Оба австрийца стояли у стола, перекладывая бумаги и вещи. Теперь Алёша мог подсматривать без опаски. Видел только спины, но ему и так уже было всё понятно. «Экселенц», да ещё «сиятельство» у цесарцев только один — граф фон Клосски, дипломатический резидент императора Леопольда. Вот и разрешилась главная загадка. Теперь бы убраться отсюда подобру-поздорову да начальству доложить, и задание будет выполнено.

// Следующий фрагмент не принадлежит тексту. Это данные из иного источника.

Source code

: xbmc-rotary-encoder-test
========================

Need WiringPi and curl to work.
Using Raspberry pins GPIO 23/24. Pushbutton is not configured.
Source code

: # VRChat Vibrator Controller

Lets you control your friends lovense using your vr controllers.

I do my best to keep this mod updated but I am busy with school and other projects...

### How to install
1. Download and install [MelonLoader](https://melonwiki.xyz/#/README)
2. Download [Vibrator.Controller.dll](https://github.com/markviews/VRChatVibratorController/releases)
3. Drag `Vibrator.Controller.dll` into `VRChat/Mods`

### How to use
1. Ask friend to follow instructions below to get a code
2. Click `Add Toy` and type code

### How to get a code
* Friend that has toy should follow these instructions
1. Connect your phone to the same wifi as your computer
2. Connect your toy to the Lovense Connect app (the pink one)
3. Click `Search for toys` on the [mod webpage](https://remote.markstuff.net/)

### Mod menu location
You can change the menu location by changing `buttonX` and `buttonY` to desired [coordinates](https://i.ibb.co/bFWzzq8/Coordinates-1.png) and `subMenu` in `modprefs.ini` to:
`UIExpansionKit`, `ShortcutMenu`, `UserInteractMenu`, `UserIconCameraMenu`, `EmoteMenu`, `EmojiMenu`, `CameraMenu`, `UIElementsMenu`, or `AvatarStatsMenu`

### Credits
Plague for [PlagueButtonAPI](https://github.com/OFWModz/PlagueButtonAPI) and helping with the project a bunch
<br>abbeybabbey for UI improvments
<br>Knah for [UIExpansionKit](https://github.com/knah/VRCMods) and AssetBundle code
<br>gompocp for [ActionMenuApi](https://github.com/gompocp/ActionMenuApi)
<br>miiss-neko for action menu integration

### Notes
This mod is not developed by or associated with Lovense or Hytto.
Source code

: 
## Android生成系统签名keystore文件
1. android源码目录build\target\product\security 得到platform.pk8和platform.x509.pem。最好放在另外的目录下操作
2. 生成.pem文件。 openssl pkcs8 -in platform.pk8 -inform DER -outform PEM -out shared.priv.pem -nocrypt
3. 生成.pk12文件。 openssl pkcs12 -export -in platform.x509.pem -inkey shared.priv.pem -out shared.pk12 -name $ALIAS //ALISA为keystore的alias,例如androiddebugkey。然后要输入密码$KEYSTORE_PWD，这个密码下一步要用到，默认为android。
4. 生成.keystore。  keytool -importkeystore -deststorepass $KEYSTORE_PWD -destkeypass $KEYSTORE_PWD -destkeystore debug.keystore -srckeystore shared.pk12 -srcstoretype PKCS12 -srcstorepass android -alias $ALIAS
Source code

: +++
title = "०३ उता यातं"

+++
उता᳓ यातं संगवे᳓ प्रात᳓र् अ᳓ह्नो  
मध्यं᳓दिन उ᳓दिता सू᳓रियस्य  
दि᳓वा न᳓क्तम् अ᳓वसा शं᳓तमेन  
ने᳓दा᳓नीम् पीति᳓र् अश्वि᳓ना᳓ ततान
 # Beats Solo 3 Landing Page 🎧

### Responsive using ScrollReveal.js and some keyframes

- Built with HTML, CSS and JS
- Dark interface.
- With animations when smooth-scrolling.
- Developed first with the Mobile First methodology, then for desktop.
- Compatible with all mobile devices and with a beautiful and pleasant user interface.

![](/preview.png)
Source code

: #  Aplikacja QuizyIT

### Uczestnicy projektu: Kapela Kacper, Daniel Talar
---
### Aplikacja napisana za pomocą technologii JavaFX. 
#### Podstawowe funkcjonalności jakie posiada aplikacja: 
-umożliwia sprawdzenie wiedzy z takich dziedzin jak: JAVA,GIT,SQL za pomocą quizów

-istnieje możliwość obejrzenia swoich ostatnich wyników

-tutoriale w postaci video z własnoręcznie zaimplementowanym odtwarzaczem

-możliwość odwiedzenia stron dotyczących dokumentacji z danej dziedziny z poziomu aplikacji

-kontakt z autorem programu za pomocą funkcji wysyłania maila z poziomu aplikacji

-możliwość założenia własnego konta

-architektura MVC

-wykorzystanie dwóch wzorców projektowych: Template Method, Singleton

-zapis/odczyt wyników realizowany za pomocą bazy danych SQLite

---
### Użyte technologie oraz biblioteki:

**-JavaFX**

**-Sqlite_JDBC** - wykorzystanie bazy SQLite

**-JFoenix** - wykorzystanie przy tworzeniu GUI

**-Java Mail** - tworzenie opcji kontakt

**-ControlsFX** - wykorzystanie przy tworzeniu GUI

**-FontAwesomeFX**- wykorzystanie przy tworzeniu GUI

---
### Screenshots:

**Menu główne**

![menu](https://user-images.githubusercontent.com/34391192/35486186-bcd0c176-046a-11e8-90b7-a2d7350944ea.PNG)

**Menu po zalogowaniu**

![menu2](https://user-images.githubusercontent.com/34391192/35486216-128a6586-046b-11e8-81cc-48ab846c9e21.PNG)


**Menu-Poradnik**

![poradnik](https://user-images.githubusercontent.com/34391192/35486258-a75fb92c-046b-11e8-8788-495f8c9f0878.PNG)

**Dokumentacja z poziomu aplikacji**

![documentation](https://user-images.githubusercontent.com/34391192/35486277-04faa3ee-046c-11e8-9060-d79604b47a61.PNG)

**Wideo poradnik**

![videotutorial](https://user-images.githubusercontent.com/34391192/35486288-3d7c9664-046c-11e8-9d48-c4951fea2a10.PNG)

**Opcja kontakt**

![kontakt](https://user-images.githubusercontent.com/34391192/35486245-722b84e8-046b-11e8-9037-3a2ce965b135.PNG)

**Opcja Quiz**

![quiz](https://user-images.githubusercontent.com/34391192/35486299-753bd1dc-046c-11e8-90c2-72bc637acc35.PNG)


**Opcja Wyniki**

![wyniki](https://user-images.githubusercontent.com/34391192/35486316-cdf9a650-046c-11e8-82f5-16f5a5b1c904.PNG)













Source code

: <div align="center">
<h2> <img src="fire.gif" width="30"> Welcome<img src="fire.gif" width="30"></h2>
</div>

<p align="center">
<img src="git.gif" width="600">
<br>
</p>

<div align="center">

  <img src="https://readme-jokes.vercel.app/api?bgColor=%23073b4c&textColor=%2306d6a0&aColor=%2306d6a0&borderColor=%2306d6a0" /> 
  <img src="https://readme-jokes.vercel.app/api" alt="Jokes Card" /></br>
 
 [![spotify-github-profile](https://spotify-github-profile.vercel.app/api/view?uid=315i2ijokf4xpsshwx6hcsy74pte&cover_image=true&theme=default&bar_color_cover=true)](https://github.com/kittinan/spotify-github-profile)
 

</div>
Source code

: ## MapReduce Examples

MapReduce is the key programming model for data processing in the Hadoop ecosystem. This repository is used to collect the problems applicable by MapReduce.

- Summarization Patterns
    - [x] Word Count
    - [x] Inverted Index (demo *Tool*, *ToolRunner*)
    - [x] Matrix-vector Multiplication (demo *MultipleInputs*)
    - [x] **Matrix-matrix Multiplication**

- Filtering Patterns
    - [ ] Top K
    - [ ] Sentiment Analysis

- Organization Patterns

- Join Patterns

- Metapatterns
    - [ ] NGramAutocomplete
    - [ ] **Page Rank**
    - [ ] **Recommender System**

— Ничего похожего на депешу, — сказал граф. — Может быть, она зашита в сапогах или в одежде? Скорее, Хольм, скорее! Я займусь ботфортами, вы одеждой. С минуты на минуту здесь появится Штрозак!
Только что гвардии прапорщику всё было ясно, а теперь опять запуталось.

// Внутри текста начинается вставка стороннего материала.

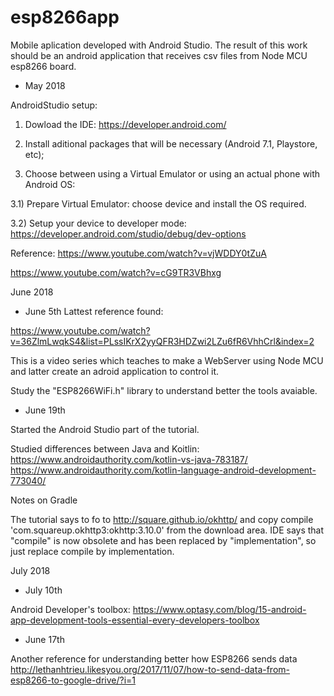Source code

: # esp8266app
Mobile aplication developed with Android Studio. The result of this work should be an android application that receives csv files from Node MCU esp8266 board.

- May 2018

AndroidStudio setup:

1) Dowload the IDE: https://developer.android.com/

2) Install aditional packages that will be necessary (Android 7.1, Playstore, etc);

3) Choose between using a Virtual Emulator or using an actual phone with Android OS:

3.1) Prepare Virtual Emulator: choose device and install the OS required.

3.2) Setup your device to developer mode: https://developer.android.com/studio/debug/dev-options

Reference:
https://www.youtube.com/watch?v=vjWDDY0tZuA

https://www.youtube.com/watch?v=cG9TR3VBhxg

June 2018

- June 5th
Lattest reference found:

https://www.youtube.com/watch?v=36ZlmLwqkS4&list=PLssIKrX2yyQFR3HDZwi2LZu6fR6VhhCrl&index=2

This is a video series which teaches to make a WebServer using Node MCU and latter create an adroid application to control it.

Study the "ESP8266WiFi.h" library to understand better the tools avaiable.

- June 19th

Started the Android Studio part of the tutorial. 

Studied differences between Java and Koitlin: 
https://www.androidauthority.com/kotlin-vs-java-783187/
https://www.androidauthority.com/kotlin-language-android-development-773040/

Notes on Gradle

The tutorial says to fo to http://square.github.io/okhttp/ and copy compile 'com.squareup.okhttp3:okhttp:3.10.0' from the download area. IDE says that "compile" is now obsolete and has been replaced by "implementation", so just replace compile by implementation.

July 2018

- July 10th

Android Developer's toolbox: https://www.optasy.com/blog/15-android-app-development-tools-essential-every-developers-toolbox

- June 17th

Another reference for understanding better how ESP8266 sends data 
http://lethanhtrieu.likesyou.org/2017/11/07/how-to-send-data-from-esp8266-to-google-drive/?i=1
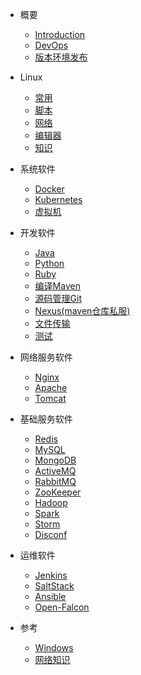 * 概要
  * [Introduction](README.md)
  * [DevOps](dev_ops.md)
  * [版本环境发布](version.md)

* Linux
  * [常用](linux/common.md)
  * [脚本](linux/bash.md)
  * [网络](linux/net.md)
  * [编辑器](linux/editor.md)
  * [知识](linux/kb.md)

* 系统软件
  * [Docker](soft/sys/Docker.md)
  * [Kubernetes](soft/sys/k8s.md)
  * [虚拟机](soft/sys/vm.md)

* 开发软件
  * [Java](soft/dev/java.md)
  * [Python](soft/dev/Python.md)
  * [Ruby](soft/dev/Ruby.md)
  * [编译Maven](soft/dev/compile.md)
  * [源码管理Git](soft/dev/scm.md)
  * [Nexus(maven仓库私服)](soft/dev/nexus.md)
  * [文件传输](soft/dev/transfer.md)
  * [测试](soft/dev/test.md)

* 网络服务软件
  * [Nginx](soft/web/Nginx.md)
  * [Apache](soft/web/Apache.md)
  * [Tomcat](soft/web/Tomcat.md)

* 基础服务软件
  * [Redis](soft/base/Redis.md)
  * [MySQL](soft/base/Mysql.md)
  * [MongoDB](soft/base/MongoDB.md)
  * [ActiveMQ](soft/base/ActiveMQ.md)
  * [RabbitMQ](soft/base/RabbitMQ.md)
  * [ZooKeeper](soft/base/ZooKeeper.md)
  * [Hadoop](soft/base/Hadoop.md)
  * [Spark](soft/base/Spark.md)
  * [Storm](soft/base/Storm.md)
  * [Disconf](soft/base/Disconf.md)

* 运维软件
  * [Jenkins](soft/ops/Jenkins.md)
  * [SaltStack](soft/ops/SaltStack.md)
  * [Ansible](soft/ops/Ansible.md)
  * [Open-Falcon](soft/ops/Open-Falcon.md)

* 参考
  * [Windows](ref/Windows.md)
  * [网络知识](ref/net.md)
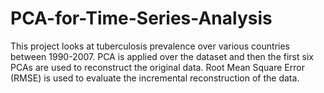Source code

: # PCA-for-Time-Series-Analysis

This project looks at tuberculosis prevalence over various countries between 1990-2007. PCA is applied over the dataset and then the first six PCAs are used to reconstruct the original data. Root Mean Square Error (RMSE) is used to evaluate the incremental reconstruction of the data.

Во-первых, почему австрийцы не знают, где спрятана депеша?
Во-вторых, какой ещё Штрозак, из-за которого экселенц должен торопиться и собственными ручками щупать чьи-то грязные сапоги?
Пришлось снова закрыть глаза. Проворные пальцы принялись ощупывать швы на одежде Алёши, и он стиснул зубы, чтобы некстати не расхихикаться — с детства боялся щекотки. На всякий случай застонал.
— Пистолет под мышкой. В рукаве нож, — сказал чёртов Хольм, вынимая спрятанное оружие. — Видно, бывалый агент. С конём ему только не повезло… Нет, больше ничего.
— У меня тоже. А не могли московиты обнаружить депешу? Что если это ловушка? — нервно молвил резидент.
— Если б это была ловушка, то депешу как раз бы оставили, — ответил Хольм, видно, человек неглупый. — Что это за лаковая коробка? Позвольте взглянуть, экселенц.
Они снова стояли у стола, плечом к плечу. Что-то здесь было не так. В письме ведь говорилось, что тайна шкатулки получателю известна!
Хольм пробормотал:
— Мне доводилось слышать про японские ларцы с секретом… Там внутри что-то есть. Потрясите — слышно. Но как открыть?
— Делайте, что хотите, но откройте! Должность первого секретаря предполагает хоть малую толику полезности! — рассердился граф.
— Поздно, экселенц… Это его шаги.
В дверном проёме возникла фигура, вверху и внизу узкая, а посерёдке очень широкая. «Как расстегай», подумал Алёша, зажмуриваясь, — сейчас его снова будут рассматривать.
— Приветствую ваше сиятельство, а также вас, герр Хольм. Уф, как же я торопился! — пропыхтел Расстегай голосом, какой бывает у людей жирных и одышливых. Выговор у него был не австрийский, а какой-то другой, пожёстче. — Это он?
— Как видите, герр Штрозак, мы очень серьёзно отнеслись к вашей просьбе. — Резидент на вопрос не ответил и говорил надменно, чопорно. Должно быть, раздосадовался, что не успел прочесть депешу. — Мой секретарь герр Хольм лично провёл операцию, действуя по моим указаниям.
— Мой господин просил передать вам глубочайшую благодарность. Слуга, который вчера беседовал с гонцом из Могилёва, был в госпитале и опознал его, а также убедился, что депеша не пропала. Очень кстати, что среди ваших негласных помощников есть вюртембержец, этот славный часовщик Штамм. Два шваба вполне могут оказаться родственниками.